++++ MATERIAL SHOWN ++++

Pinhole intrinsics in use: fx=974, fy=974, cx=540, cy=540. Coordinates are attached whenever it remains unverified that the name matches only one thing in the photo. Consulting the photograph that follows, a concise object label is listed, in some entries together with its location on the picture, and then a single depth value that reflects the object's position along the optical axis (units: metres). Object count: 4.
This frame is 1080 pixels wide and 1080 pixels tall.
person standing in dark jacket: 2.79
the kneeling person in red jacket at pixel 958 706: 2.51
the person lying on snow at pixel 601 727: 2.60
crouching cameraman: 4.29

++++
++++ MATERIAL SHOWN ++++

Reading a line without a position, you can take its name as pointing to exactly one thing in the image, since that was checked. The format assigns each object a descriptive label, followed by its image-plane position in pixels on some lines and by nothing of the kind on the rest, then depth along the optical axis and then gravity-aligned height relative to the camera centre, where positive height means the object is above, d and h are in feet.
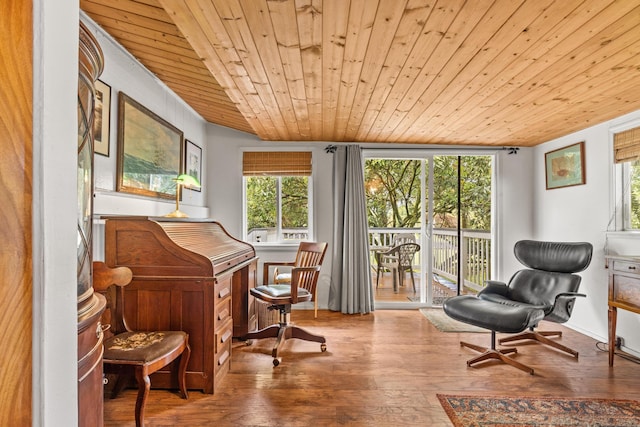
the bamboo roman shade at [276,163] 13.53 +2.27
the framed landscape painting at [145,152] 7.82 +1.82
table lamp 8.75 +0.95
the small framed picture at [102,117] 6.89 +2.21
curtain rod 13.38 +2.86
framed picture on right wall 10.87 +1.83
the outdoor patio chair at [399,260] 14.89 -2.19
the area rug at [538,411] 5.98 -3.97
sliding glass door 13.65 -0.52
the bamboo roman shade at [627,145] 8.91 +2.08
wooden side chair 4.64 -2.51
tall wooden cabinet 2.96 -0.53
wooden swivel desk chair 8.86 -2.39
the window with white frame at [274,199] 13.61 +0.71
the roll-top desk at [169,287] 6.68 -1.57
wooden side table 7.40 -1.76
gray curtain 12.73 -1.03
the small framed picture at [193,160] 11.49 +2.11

++++

After locating the line with "Pinhole intrinsics in" above, return that line and every later line through the one with "crouching cameraman: 4.29", word for word and with nothing else.

EXPECTED ANSWER -
Pinhole intrinsics in use: fx=974, fy=974, cx=540, cy=540. Coordinates are attached whenever it remains unverified that the name matches only one thing in the photo. Consulting the photograph that follows, a concise object label is listed, in some entries together with its location on the picture, and then a single depth value that reflects the object's position along the optical axis (units: metres). Object count: 4.
This frame is 1080 pixels wide and 1080 pixels tall.
person standing in dark jacket: 2.79
the kneeling person in red jacket at pixel 958 706: 2.51
the person lying on snow at pixel 601 727: 2.60
crouching cameraman: 4.29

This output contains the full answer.